With a soft spot appearing at the top of the order, Dhoni’s men might have to do better than what they have because their opponents would try everything to win. For them, a lot more than just losing a series is at stake, reports Atreyo Mukhopadhyay.cricket Updated: Nov 05, 2008 23:47 IST
After inspecting the pitch at the VCA Jamtah Stadium on Wednesday afternoon, a group of Australians were seen doing something made famous by the Indian team at the 2003 World Cup. Their captain, vice-captain, coach and selector-on-tour Merv Hughes formed a huddle on the ground discussing, possibly, the bowling combination they would choose in a Test they must win to save the series and pride.
In this fascinating contest between two teams in transition, talk before the series focused mostly on whether with an eye on the future, India would see enough to inspire hope. The nation wanted to know just how long would be long enough for some of its players. This series has provided the answer in the case of two players already although it’s still unclear who the long-term replacements for the ageing legends would be.
In an unforeseen and curious way, the series is also about a transition in world cricket. This Indian team has shown that Australia are no longer the force that used to dominate everybody, everywhere. They are still a combative unit which can adapt to trying conditions at least in batting and they have not lost yet. But they have looked lost on many occasions in the last two Tests, most evidently in bowling, which was a not a common sight till some of their big boys quit.
If India win this series, it might mark the beginning of the end of a reign which started in the West Indies in 1995. On way to winning everything after that, Australia lost the odd one but seldom did they concede ground like in the second Test and in the first half of the third. Australia didn’t look this short of options in their two previous away series defeats – in England (2005) and India (2001).
Back to the wall, Australia have seen a ray of hope in the ban on Gautam Gambhir. Ricky Ponting acknowledged how his running between wickets and his ability to hit boundaries gave India rousing starts. “A newcomer (M Vijay) at the top creates an opportunity for us to put pressure on the middle-order,” said the captain, before adding that Jason Krejza might end his wait for a Test cap here.
It was not difficult to guess that the discussion between Ponting, Michael Clarke, Tim Nielsen and Hughes was largely about fielding the off-spinner with a tally of 43 wickets from 24 first-class games against a seasoned lot that has hit a purple patch after being humbled by Sri Lankan spinners. It’s a chance worth taking given Cameron White’s inability to strike, but at the risk of giving away runs.

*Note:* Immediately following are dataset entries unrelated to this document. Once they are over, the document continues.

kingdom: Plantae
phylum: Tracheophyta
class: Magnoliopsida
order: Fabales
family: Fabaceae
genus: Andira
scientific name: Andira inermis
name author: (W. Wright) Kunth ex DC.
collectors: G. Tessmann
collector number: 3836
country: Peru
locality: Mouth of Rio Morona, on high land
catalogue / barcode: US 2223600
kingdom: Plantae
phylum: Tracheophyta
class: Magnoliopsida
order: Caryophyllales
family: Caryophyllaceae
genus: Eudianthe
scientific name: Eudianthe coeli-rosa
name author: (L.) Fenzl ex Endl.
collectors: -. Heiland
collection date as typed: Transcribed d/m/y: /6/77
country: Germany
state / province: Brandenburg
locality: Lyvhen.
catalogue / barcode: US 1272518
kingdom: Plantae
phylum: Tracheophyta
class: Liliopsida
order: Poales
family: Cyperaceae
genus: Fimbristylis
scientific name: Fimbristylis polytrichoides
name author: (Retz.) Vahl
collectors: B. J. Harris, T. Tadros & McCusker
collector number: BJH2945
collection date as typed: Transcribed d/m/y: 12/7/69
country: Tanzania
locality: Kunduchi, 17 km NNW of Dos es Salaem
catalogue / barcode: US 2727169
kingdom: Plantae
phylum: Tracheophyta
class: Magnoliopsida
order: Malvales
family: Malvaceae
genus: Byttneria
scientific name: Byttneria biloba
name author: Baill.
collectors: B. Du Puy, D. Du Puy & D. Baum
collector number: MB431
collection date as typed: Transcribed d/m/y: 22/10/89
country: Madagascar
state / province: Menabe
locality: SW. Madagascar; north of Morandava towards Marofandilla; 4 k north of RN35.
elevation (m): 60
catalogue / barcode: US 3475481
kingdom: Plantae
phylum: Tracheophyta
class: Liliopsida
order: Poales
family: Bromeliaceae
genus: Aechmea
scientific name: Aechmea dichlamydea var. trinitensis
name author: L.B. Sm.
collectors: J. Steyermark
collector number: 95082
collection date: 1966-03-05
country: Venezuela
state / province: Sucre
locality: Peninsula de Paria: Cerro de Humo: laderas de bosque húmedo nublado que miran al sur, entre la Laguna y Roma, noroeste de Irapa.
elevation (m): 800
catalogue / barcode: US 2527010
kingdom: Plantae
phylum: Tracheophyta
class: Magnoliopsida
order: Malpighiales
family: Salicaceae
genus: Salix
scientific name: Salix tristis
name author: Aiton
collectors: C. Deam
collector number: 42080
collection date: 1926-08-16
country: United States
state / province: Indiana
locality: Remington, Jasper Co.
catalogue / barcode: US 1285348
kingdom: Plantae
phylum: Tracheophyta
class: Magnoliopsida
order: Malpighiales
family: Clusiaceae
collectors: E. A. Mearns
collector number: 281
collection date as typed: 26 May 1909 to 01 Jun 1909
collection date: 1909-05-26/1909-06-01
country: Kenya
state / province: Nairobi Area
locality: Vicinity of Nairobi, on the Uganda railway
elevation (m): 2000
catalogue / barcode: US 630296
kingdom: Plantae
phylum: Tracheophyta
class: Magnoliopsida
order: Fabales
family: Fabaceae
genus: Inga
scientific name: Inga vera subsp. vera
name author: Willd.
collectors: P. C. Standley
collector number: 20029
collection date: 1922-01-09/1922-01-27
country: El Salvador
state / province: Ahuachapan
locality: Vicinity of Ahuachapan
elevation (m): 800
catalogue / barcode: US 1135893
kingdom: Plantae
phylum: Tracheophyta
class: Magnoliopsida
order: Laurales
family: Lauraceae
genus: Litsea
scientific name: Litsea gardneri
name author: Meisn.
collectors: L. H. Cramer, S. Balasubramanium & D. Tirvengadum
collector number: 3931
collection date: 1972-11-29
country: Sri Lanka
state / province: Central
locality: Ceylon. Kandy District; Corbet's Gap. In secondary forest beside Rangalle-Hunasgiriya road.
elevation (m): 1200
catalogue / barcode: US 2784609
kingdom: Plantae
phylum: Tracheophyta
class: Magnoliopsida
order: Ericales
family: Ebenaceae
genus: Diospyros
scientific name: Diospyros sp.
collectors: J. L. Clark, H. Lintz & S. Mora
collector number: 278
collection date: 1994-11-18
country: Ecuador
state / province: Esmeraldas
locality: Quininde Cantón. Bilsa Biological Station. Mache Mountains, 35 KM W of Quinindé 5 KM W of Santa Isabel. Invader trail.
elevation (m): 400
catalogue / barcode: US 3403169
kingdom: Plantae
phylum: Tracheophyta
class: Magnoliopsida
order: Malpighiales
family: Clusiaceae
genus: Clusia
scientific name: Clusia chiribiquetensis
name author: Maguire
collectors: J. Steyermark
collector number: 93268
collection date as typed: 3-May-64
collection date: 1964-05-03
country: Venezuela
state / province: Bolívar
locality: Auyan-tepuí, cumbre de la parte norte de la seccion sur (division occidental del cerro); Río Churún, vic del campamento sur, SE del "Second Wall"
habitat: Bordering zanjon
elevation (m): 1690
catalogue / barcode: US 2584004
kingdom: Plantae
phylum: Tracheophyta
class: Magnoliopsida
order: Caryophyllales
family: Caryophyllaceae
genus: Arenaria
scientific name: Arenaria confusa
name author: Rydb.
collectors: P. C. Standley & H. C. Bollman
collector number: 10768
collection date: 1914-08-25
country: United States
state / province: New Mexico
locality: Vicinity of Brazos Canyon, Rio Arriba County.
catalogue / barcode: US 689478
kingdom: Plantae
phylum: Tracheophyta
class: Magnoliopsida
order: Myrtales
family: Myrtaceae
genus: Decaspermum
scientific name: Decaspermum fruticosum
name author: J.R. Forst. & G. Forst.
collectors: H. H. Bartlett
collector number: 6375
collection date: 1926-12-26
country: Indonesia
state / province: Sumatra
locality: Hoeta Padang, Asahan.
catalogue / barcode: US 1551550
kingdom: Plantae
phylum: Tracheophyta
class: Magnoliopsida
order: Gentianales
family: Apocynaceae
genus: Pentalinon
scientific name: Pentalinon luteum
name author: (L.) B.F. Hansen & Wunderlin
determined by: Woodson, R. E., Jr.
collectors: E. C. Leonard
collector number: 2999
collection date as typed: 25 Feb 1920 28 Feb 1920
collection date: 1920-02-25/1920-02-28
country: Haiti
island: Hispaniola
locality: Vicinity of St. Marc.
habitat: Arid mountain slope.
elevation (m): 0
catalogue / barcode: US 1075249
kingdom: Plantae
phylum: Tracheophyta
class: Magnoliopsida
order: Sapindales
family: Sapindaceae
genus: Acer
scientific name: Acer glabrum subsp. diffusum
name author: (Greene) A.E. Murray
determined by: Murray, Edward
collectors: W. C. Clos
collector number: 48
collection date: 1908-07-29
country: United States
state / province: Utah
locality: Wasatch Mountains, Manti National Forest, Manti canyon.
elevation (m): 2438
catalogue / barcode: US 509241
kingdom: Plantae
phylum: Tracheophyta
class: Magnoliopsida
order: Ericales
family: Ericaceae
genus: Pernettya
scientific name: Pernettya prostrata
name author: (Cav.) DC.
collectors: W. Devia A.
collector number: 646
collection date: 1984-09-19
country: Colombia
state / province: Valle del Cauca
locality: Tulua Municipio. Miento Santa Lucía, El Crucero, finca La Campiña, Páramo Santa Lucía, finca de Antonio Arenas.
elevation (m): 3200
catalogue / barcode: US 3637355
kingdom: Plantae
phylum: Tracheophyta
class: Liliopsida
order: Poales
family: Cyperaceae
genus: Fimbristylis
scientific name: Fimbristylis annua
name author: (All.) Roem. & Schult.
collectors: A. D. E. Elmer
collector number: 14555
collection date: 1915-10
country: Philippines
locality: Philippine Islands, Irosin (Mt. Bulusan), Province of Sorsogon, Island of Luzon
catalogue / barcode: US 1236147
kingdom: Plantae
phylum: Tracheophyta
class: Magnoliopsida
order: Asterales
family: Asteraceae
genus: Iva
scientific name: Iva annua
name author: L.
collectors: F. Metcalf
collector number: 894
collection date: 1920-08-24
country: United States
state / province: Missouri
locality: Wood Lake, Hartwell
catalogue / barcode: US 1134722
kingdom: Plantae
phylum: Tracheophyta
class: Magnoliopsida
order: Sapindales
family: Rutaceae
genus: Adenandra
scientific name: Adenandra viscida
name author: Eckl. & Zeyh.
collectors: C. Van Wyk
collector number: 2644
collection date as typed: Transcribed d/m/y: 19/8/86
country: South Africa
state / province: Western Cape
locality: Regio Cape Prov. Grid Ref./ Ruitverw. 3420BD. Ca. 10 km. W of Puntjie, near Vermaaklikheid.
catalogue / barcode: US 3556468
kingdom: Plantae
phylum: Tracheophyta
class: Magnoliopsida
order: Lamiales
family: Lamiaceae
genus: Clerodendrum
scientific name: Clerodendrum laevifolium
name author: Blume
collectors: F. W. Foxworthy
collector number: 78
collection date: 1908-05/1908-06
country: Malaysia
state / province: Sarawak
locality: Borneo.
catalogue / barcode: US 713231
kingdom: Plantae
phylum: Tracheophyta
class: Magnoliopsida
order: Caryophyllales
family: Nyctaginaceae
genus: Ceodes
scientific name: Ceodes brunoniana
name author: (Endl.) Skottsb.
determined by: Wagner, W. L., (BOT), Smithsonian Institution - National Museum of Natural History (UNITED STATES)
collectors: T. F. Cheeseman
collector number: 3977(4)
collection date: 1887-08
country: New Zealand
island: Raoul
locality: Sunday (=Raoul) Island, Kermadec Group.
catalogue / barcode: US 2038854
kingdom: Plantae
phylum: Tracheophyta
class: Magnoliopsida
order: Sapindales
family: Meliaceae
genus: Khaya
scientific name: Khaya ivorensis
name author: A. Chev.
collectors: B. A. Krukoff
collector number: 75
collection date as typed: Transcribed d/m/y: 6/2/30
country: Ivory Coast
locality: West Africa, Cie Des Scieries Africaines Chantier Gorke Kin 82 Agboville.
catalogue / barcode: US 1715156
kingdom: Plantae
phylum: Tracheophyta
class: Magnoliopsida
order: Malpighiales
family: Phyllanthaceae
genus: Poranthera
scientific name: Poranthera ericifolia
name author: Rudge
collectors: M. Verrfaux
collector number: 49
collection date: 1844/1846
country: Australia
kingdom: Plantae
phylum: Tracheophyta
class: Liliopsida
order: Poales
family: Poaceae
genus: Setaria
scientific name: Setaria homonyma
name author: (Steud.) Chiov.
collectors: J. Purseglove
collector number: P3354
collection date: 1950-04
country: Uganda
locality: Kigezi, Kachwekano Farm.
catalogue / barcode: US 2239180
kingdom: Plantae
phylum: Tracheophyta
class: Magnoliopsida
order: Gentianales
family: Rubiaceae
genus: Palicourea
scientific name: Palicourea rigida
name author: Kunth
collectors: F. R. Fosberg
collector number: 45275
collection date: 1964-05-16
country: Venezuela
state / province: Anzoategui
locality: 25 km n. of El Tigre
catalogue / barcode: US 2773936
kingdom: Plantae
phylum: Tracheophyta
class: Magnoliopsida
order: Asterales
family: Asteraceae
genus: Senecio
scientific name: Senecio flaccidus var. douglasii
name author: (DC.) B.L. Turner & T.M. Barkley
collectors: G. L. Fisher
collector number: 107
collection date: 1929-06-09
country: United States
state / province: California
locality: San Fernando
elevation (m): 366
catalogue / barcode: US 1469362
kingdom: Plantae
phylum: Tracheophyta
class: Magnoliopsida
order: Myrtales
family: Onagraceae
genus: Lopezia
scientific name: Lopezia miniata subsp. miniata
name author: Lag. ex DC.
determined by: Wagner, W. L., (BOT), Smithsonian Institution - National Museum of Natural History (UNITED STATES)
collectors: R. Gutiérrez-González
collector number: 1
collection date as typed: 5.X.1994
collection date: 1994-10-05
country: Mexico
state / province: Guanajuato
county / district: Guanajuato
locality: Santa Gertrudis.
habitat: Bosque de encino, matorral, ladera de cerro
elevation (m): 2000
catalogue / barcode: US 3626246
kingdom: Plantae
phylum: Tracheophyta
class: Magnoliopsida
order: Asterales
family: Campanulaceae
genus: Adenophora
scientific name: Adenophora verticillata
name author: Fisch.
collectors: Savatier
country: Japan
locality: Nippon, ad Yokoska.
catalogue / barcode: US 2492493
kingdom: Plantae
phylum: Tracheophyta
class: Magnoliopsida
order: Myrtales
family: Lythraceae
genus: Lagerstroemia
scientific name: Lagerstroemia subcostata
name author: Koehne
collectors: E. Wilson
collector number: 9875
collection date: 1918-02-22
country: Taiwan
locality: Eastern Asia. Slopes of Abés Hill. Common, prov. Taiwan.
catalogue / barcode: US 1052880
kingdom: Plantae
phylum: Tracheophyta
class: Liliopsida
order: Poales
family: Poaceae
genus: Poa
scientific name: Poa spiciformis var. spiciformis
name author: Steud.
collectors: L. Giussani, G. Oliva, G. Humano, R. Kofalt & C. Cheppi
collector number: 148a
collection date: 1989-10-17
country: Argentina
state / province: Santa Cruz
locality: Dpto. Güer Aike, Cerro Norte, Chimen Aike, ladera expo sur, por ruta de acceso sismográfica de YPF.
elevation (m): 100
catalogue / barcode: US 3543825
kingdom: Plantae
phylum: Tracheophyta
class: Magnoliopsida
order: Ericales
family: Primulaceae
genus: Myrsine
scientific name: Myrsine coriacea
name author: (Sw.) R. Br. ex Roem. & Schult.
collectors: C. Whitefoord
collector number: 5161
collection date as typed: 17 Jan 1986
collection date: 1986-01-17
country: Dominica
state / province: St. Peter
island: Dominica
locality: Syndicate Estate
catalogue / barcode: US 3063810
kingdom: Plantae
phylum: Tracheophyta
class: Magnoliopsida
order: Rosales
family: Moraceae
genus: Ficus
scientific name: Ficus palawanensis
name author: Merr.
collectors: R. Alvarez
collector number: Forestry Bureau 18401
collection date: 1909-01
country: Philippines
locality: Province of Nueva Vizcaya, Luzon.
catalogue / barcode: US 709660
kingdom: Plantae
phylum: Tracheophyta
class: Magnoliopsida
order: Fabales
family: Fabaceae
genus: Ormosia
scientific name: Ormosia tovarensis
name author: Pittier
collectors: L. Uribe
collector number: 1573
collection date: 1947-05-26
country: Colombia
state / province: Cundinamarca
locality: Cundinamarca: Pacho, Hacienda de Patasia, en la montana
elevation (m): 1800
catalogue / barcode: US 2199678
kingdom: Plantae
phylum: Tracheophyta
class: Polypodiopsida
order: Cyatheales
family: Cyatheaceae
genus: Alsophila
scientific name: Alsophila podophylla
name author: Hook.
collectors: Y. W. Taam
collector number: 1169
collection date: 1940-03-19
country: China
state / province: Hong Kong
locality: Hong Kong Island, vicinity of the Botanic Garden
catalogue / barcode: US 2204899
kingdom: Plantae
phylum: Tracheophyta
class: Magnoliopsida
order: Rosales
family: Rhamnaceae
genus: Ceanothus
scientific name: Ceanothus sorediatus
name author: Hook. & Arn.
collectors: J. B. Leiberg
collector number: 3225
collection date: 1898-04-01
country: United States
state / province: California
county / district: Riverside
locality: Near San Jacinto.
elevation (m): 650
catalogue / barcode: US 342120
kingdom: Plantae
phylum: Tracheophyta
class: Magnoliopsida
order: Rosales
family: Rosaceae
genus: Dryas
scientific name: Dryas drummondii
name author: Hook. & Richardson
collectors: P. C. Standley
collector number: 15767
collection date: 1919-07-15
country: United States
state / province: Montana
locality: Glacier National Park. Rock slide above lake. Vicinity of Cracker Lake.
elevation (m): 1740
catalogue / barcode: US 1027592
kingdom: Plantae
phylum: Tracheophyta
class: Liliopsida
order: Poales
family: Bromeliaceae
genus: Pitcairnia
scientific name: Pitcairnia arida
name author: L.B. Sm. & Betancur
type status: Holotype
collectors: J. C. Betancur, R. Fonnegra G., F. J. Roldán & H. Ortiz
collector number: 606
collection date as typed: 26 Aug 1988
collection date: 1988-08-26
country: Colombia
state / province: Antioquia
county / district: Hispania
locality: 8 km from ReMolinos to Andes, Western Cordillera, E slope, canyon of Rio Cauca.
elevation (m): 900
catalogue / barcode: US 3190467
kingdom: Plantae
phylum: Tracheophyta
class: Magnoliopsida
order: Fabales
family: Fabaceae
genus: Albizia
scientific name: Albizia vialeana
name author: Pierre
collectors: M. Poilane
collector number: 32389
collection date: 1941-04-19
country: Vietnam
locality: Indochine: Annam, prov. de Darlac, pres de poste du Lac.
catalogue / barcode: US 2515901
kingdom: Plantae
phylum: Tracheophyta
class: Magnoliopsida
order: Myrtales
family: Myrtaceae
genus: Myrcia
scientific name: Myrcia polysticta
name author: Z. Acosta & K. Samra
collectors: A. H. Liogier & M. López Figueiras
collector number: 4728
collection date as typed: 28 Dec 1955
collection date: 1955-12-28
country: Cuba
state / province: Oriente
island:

With MS Dhoni saying that Vijay will open unless there is a “last-minute change”, this is a worry he is carrying into his first Test where he is not a stopgap skipper. To add to it, Rahul Dravid skipped nets because of flu, although Dhoni said he would play. Dhoni was asked whether it was difficult to focus amid talk of Sourav Ganguly and Anil Kumble’s retirement, VVS Laxman’s 100th Test and Gambhir. “We are seasoned enough to understand that we are in a good position because we have played well and that to remain in this position, we must keep doing well.”
With a soft spot appearing at the top of the order, Dhoni’s men might have to do better than what they have because their opponents would try everything to win. For them, a lot more than just losing a series is at stake.